What you are asked to do | Produce a verbatim copy of the following records, leaving out all pictures.

Page images and extracted text
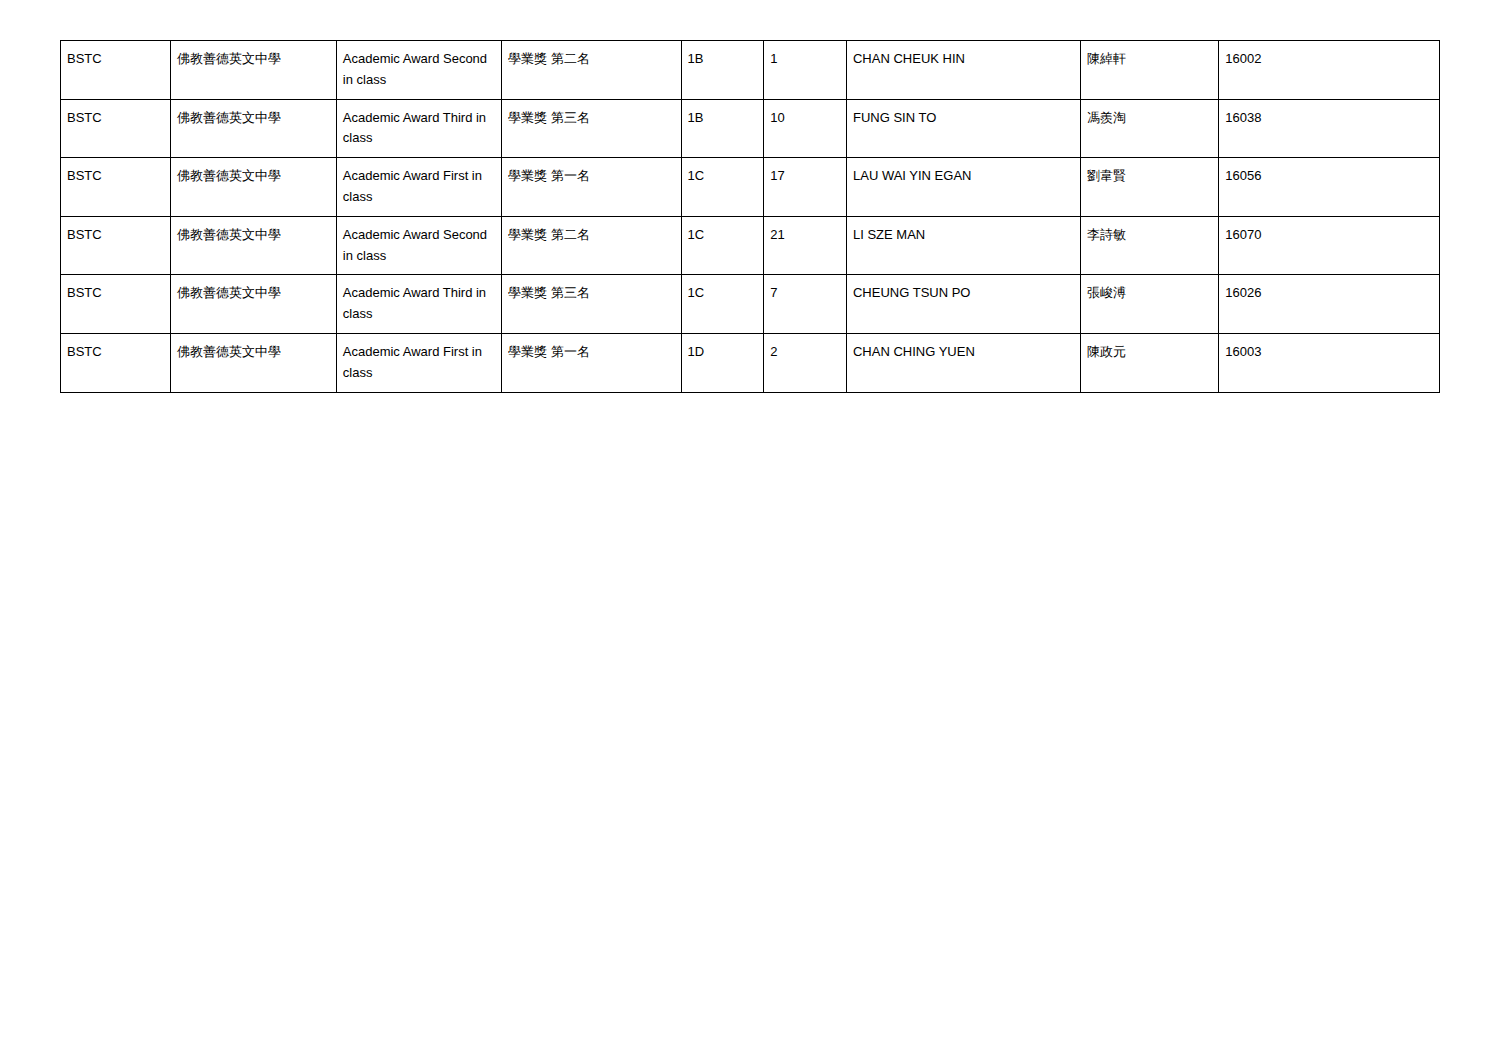| BSTC | 佛教善德英文中學 | Academic Award Second in class | 學業獎 第二名 | 1B | 1 | CHAN CHEUK HIN | 陳綽軒 | 16002 |
| BSTC | 佛教善德英文中學 | Academic Award Third in class | 學業獎 第三名 | 1B | 10 | FUNG SIN TO | 馮羨淘 | 16038 |
| BSTC | 佛教善德英文中學 | Academic Award First in class | 學業獎 第一名 | 1C | 17 | LAU WAI YIN EGAN | 劉韋賢 | 16056 |
| BSTC | 佛教善德英文中學 | Academic Award Second in class | 學業獎 第二名 | 1C | 21 | LI SZE MAN | 李詩敏 | 16070 |
| BSTC | 佛教善德英文中學 | Academic Award Third in class | 學業獎 第三名 | 1C | 7 | CHEUNG TSUN PO | 張峻溥 | 16026 |
| BSTC | 佛教善德英文中學 | Academic Award First in class | 學業獎 第一名 | 1D | 2 | CHAN CHING YUEN | 陳政元 | 16003 |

Reply |
| BSTC | 佛教善德英文中學 | Academic Award Second in class | 學業獎 第二名 | 1B | 1 | CHAN CHEUK HIN | 陳綽軒 | 16002 |
| BSTC | 佛教善德英文中學 | Academic Award Third in class | 學業獎 第三名 | 1B | 10 | FUNG SIN TO | 馮羨淘 | 16038 |
| BSTC | 佛教善德英文中學 | Academic Award First in class | 學業獎 第一名 | 1C | 17 | LAU WAI YIN EGAN | 劉韋賢 | 16056 |
| BSTC | 佛教善德英文中學 | Academic Award Second in class | 學業獎 第二名 | 1C | 21 | LI SZE MAN | 李詩敏 | 16070 |
| BSTC | 佛教善德英文中學 | Academic Award Third in class | 學業獎 第三名 | 1C | 7 | CHEUNG TSUN PO | 張峻溥 | 16026 |
| BSTC | 佛教善德英文中學 | Academic Award First in class | 學業獎 第一名 | 1D | 2 | CHAN CHING YUEN | 陳政元 | 16003 |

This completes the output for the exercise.